_Stated exercise:_ Copy out the items below, replacing each "background" with "shading" and leaving everything else unchanged.
:: Data lines
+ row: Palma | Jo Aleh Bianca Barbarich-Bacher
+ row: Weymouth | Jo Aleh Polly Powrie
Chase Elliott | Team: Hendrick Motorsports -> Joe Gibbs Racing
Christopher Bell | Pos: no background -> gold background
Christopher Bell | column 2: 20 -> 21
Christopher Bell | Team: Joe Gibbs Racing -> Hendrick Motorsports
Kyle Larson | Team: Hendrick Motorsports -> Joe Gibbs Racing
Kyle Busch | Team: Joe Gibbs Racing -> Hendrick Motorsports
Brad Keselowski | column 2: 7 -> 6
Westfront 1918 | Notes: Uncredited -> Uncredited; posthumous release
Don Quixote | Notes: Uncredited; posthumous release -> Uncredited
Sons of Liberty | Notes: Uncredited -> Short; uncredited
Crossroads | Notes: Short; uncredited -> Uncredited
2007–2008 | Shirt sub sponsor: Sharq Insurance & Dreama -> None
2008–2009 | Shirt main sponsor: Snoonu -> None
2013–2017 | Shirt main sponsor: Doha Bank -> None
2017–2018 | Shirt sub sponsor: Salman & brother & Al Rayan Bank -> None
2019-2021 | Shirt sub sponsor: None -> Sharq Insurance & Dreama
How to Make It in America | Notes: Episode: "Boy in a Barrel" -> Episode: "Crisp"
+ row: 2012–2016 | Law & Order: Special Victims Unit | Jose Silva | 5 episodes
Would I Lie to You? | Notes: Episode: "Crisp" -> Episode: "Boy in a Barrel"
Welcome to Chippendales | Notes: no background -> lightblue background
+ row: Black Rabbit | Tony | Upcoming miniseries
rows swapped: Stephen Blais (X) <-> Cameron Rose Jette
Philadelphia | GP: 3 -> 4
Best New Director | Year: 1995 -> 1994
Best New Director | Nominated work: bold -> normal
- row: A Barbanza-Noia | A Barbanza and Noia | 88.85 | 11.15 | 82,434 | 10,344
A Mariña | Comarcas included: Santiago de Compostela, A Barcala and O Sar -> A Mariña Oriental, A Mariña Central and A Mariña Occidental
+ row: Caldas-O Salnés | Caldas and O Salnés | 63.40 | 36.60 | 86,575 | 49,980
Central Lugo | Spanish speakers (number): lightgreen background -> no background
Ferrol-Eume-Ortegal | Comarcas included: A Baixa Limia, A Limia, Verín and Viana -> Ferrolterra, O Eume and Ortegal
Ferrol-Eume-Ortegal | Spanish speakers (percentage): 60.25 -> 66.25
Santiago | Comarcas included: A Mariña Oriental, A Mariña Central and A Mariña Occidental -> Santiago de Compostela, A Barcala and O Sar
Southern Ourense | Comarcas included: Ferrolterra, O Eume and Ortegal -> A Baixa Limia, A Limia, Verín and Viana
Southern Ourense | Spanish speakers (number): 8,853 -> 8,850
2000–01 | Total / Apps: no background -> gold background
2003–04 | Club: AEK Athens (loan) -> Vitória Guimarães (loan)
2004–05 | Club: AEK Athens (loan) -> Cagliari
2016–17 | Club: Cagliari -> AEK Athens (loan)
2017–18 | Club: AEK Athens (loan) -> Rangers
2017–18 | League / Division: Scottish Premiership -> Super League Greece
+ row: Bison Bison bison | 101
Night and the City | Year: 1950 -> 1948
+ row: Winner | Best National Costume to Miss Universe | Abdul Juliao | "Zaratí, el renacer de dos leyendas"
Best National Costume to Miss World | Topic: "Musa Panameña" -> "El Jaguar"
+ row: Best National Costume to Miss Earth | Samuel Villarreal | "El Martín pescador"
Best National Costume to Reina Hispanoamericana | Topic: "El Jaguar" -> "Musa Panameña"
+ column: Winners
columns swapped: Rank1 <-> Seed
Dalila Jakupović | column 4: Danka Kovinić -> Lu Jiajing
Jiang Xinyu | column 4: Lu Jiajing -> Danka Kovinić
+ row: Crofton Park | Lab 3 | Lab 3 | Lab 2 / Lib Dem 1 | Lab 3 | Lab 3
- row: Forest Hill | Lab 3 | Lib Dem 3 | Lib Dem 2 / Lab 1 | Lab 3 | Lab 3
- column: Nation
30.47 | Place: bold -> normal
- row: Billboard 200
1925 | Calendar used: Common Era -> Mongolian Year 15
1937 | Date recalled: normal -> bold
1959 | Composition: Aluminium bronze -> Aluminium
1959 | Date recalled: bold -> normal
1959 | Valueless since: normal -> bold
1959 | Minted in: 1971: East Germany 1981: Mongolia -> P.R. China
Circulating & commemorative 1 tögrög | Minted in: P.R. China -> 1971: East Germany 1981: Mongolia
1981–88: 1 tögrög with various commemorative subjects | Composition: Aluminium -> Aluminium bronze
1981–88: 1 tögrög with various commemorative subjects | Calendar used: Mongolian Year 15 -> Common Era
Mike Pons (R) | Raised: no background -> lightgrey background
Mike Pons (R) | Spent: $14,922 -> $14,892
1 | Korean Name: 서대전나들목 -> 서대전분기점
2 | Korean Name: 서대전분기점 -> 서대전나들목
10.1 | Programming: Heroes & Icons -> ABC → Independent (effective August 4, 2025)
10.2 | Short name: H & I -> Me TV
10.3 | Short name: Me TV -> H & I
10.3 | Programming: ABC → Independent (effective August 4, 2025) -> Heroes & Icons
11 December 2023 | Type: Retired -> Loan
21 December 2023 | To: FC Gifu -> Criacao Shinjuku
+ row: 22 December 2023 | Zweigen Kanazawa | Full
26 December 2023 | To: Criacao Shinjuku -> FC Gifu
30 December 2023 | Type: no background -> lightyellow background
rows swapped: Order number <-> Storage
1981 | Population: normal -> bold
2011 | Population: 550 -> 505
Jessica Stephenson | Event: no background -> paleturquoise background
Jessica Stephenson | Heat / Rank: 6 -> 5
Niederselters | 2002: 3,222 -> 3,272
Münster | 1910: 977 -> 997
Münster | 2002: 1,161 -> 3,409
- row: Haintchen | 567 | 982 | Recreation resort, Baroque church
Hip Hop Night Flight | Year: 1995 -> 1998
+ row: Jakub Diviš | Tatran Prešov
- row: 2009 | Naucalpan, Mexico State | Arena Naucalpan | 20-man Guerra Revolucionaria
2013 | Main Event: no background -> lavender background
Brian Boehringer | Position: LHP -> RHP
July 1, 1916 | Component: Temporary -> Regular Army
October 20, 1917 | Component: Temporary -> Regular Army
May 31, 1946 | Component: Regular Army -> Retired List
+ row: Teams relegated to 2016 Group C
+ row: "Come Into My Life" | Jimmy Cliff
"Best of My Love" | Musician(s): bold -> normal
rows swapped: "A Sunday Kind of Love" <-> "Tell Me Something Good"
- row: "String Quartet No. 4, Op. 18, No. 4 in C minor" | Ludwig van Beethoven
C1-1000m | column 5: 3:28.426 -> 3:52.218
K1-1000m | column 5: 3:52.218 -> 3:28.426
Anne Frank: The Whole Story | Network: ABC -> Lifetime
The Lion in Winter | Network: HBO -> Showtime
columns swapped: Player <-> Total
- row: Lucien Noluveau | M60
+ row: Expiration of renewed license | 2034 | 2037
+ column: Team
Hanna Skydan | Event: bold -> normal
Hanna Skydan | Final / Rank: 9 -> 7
::::
_Result:_
+ row: Palma | Jo Aleh Bianca Barbarich-Bacher
+ row: Weymouth | Jo Aleh Polly Powrie
Chase Elliott | Team: Hendrick Motorsports -> Joe Gibbs Racing
Christopher Bell | Pos: no shading -> gold shading
Christopher Bell | column 2: 20 -> 21
Christopher Bell | Team: Joe Gibbs Racing -> Hendrick Motorsports
Kyle Larson | Team: Hendrick Motorsports -> Joe Gibbs Racing
Kyle Busch | Team: Joe Gibbs Racing -> Hendrick Motorsports
Brad Keselowski | column 2: 7 -> 6
Westfront 1918 | Notes: Uncredited -> Uncredited; posthumous release
Don Quixote | Notes: Uncredited; posthumous release -> Uncredited
Sons of Liberty | Notes: Uncredited -> Short; uncredited
Crossroads | Notes: Short; uncredited -> Uncredited
2007–2008 | Shirt sub sponsor: Sharq Insurance & Dreama -> None
2008–2009 | Shirt main sponsor: Snoonu -> None
2013–2017 | Shirt main sponsor: Doha Bank -> None
2017–2018 | Shirt sub sponsor: Salman & brother & Al Rayan Bank -> None
2019-2021 | Shirt sub sponsor: None -> Sharq Insurance & Dreama
How to Make It in America | Notes: Episode: "Boy in a Barrel" -> Episode: "Crisp"
+ row: 2012–2016 | Law & Order: Special Victims Unit | Jose Silva | 5 episodes
Would I Lie to You? | Notes: Episode: "Crisp" -> Episode: "Boy in a Barrel"
Welcome to Chippendales | Notes: no shading -> lightblue shading
+ row: Black Rabbit | Tony | Upcoming miniseries
rows swapped: Stephen Blais (X) <-> Cameron Rose Jette
Philadelphia | GP: 3 -> 4
Best New Director | Year: 1995 -> 1994
Best New Director | Nominated work: bold -> normal
- row: A Barbanza-Noia | A Barbanza and Noia | 88.85 | 11.15 | 82,434 | 10,344
A Mariña | Comarcas included: Santiago de Compostela, A Barcala and O Sar -> A Mariña Oriental, A Mariña Central and A Mariña Occidental
+ row: Caldas-O Salnés | Caldas and O Salnés | 63.40 | 36.60 | 86,575 | 49,980
Central Lugo | Spanish speakers (number): lightgreen shading -> no shading
Ferrol-Eume-Ortegal | Comarcas included: A Baixa Limia, A Limia, Verín and Viana -> Ferrolterra, O Eume and Ortegal
Ferrol-Eume-Ortegal | Spanish speakers (percentage): 60.25 -> 66.25
Santiago | Comarcas included: A Mariña Oriental, A Mariña Central and A Mariña Occidental -> Santiago de Compostela, A Barcala and O Sar
Southern Ourense | Comarcas included: Ferrolterra, O Eume and Ortegal -> A Baixa Limia, A Limia, Verín and Viana
Southern Ourense | Spanish speakers (number): 8,853 -> 8,850
2000–01 | Total / Apps: no shading -> gold shading
2003–04 | Club: AEK Athens (loan) -> Vitória Guimarães (loan)
2004–05 | Club: AEK Athens (loan) -> Cagliari
2016–17 | Club: Cagliari -> AEK Athens (loan)
2017–18 | Club: AEK Athens (loan) -> Rangers
2017–18 | League / Division: Scottish Premiership -> Super League Greece
+ row: Bison Bison bison | 101
Night and the City | Year: 1950 -> 1948
+ row: Winner | Best National Costume to Miss Universe | Abdul Juliao | "Zaratí, el renacer de dos leyendas"
Best National Costume to Miss World | Topic: "Musa Panameña" -> "El Jaguar"
+ row: Best National Costume to Miss Earth | Samuel Villarreal | "El Martín pescador"
Best National Costume to Reina Hispanoamericana | Topic: "El Jaguar" -> "Musa Panameña"
+ column: Winners
columns swapped: Rank1 <-> Seed
Dalila Jakupović | column 4: Danka Kovinić -> Lu Jiajing
Jiang Xinyu | column 4: Lu Jiajing -> Danka Kovinić
+ row: Crofton Park | Lab 3 | Lab 3 | Lab 2 / Lib Dem 1 | Lab 3 | Lab 3
- row: Forest Hill | Lab 3 | Lib Dem 3 | Lib Dem 2 / Lab 1 | Lab 3 | Lab 3
- column: Nation
30.47 | Place: bold -> normal
- row: Billboard 200
1925 | Calendar used: Common Era -> Mongolian Year 15
1937 | Date recalled: normal -> bold
1959 | Composition: Aluminium bronze -> Aluminium
1959 | Date recalled: bold -> normal
1959 | Valueless since: normal -> bold
1959 | Minted in: 1971: East Germany 1981: Mongolia -> P.R. China
Circulating & commemorative 1 tögrög | Minted in: P.R. China -> 1971: East Germany 1981: Mongolia
1981–88: 1 tögrög with various commemorative subjects | Composition: Aluminium -> Aluminium bronze
1981–88: 1 tögrög with various commemorative subjects | Calendar used: Mongolian Year 15 -> Common Era
Mike Pons (R) | Raised: no shading -> lightgrey shading
Mike Pons (R) | Spent: $14,922 -> $14,892
1 | Korean Name: 서대전나들목 -> 서대전분기점
2 | Korean Name: 서대전분기점 -> 서대전나들목
10.1 | Programming: Heroes & Icons -> ABC → Independent (effective August 4, 2025)
10.2 | Short name: H & I -> Me TV
10.3 | Short name: Me TV -> H & I
10.3 | Programming: ABC → Independent (effective August 4, 2025) -> Heroes & Icons
11 December 2023 | Type: Retired -> Loan
21 December 2023 | To: FC Gifu -> Criacao Shinjuku
+ row: 22 December 2023 | Zweigen Kanazawa | Full
26 December 2023 | To: Criacao Shinjuku -> FC Gifu
30 December 2023 | Type: no shading -> lightyellow shading
rows swapped: Order number <-> Storage
1981 | Population: normal -> bold
2011 | Population: 550 -> 505
Jessica Stephenson | Event: no shading -> paleturquoise shading
Jessica Stephenson | Heat / Rank: 6 -> 5
Niederselters | 2002: 3,222 -> 3,272
Münster | 1910: 977 -> 997
Münster | 2002: 1,161 -> 3,409
- row: Haintchen | 567 | 982 | Recreation resort, Baroque church
Hip Hop Night Flight | Year: 1995 -> 1998
+ row: Jakub Diviš | Tatran Prešov
- row: 2009 | Naucalpan, Mexico State | Arena Naucalpan | 20-man Guerra Revolucionaria
2013 | Main Event: no shading -> lavender shading
Brian Boehringer | Position: LHP -> RHP
July 1, 1916 | Component: Temporary -> Regular Army
October 20, 1917 | Component: Temporary -> Regular Army
May 31, 1946 | Component: Regular Army -> Retired List
+ row: Teams relegated to 2016 Group C
+ row: "Come Into My Life" | Jimmy Cliff
"Best of My Love" | Musician(s): bold -> normal
rows swapped: "A Sunday Kind of Love" <-> "Tell Me Something Good"
- row: "String Quartet No. 4, Op. 18, No. 4 in C minor" | Ludwig van Beethoven
C1-1000m | column 5: 3:28.426 -> 3:52.218
K1-1000m | column 5: 3:52.218 -> 3:28.426
Anne Frank: The Whole Story | Network: ABC -> Lifetime
The Lion in Winter | Network: HBO -> Showtime
columns swapped: Player <-> Total
- row: Lucien Noluveau | M60
+ row: Expiration of renewed license | 2034 | 2037
+ column: Team
Hanna Skydan | Event: bold -> normal
Hanna Skydan | Final / Rank: 9 -> 7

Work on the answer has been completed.